The Open Badges Infrastructure

Let's start with that technology infrastructure (the OBI), because while it might be the least interesting to some educators, I think it's a crucial piece of the project. The diagram below maps out what this infrastructure will do (and you can find all the technical documentation here, as well as read an interview I conducted with Mozilla's Erin Knight over on O'Reilly Radar where she addresses the technology under the project's hood).

Each learner will have a Backpack, an authorized data store where all their badge information and credentials stored. Each badge will contain metadata badge describing it -- the issuer, the issue date, evidence URL and so on. The badges will be verified through an API so that you can't simply post a badge to your website, for example, without it being authenticated by the issuing organization. And that issuing organization can be anyone participating in the Open Badges Infrastructure.

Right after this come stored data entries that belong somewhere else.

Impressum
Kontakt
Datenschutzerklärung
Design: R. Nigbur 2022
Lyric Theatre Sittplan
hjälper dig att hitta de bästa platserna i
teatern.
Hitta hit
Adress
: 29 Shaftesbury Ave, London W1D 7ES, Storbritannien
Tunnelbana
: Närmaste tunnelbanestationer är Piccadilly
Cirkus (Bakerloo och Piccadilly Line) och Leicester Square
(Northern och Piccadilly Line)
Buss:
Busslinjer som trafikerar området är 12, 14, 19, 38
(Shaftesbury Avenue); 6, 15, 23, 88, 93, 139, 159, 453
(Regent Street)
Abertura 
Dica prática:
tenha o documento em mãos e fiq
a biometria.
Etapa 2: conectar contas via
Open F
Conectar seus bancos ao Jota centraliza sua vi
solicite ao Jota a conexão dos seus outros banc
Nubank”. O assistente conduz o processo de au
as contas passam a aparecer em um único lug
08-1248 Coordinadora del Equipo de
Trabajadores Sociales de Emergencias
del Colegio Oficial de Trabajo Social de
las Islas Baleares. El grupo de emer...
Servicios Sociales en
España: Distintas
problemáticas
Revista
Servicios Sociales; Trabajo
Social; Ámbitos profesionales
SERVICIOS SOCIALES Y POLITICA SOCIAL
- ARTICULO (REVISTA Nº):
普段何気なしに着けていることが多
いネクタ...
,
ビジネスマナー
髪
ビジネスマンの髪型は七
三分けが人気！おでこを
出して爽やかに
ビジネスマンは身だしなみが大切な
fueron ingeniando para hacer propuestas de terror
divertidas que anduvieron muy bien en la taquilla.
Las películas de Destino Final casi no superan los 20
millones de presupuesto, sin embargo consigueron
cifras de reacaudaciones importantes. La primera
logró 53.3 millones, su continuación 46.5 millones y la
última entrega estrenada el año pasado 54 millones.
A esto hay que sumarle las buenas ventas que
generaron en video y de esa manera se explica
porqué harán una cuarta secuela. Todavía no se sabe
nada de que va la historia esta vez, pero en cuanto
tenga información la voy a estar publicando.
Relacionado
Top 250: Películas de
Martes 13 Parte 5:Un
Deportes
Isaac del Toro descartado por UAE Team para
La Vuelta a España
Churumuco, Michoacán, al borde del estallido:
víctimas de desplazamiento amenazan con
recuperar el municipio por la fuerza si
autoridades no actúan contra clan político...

That openness is incredibly important here. The openness of who can issue badges. The openness of the code (Here's the GitHub link). That means this isn't proprietary technology, nor is it some sort of proprietary accreditation process. The emphasis on Open Badges is "open."

Fixating on Badges

The emphasis I think most people are looking at today (based on the reactions I saw via Twitter at least) were on the "badges" aspect. Is this just a digital version of getting a star next to your name when you line up nicely and quietly to go to the library? Are badges juvenile? Are badges just a trend? Do badges reward inconsequential achievements? Are badges better/worse than grades, than graduation certificates? Are we focusing too much on extrinsic motivations? Are badges another crude way to "gamify" education? Should we be concerned that Arne Duncan thinks badges are a "game-changer"?

There are a lot of questions about the project, true. And I hope that the Digital Media and Learning Competition, which this year is asking for proposals that address "badges for lifelong learning" can help fill out the educational and instructional pieces to complement the open infrastructure that Mozilla has created.

I keep repeating "open" here because that's one of the things I like most about the project. It has the potential to challenge those who've long controlled what constitutes accreditation and certification. That means schools and universities, but it also mean government agencies and corporations too. You can have an engineering degree from Carnegie Mellon, for example, just as you can be a Microsoft Certified IT Professional. You can take classes in accounting, for example, or you can get your training from H&R Block.

It seems to me that as the education system faces the challenges of a changing workforce, one that requires skill-sets that may or may not be reflected in certificates from these traditional (academic or corporate) programs, that someone is going to become the new certifying agency. Will it be LinkedIn? Will it be Pearson? Will it be Kaplan? Will it be Chegg? (I'm serious. Think about it. That's where they're all headed.) After all, there's money to be made in such power. And if it's not an open project -- one in which anyone can participate, even on a peer-to-peer level -- not only will it fail to solve the problems we face now, but it will create a whole series of new inequalities.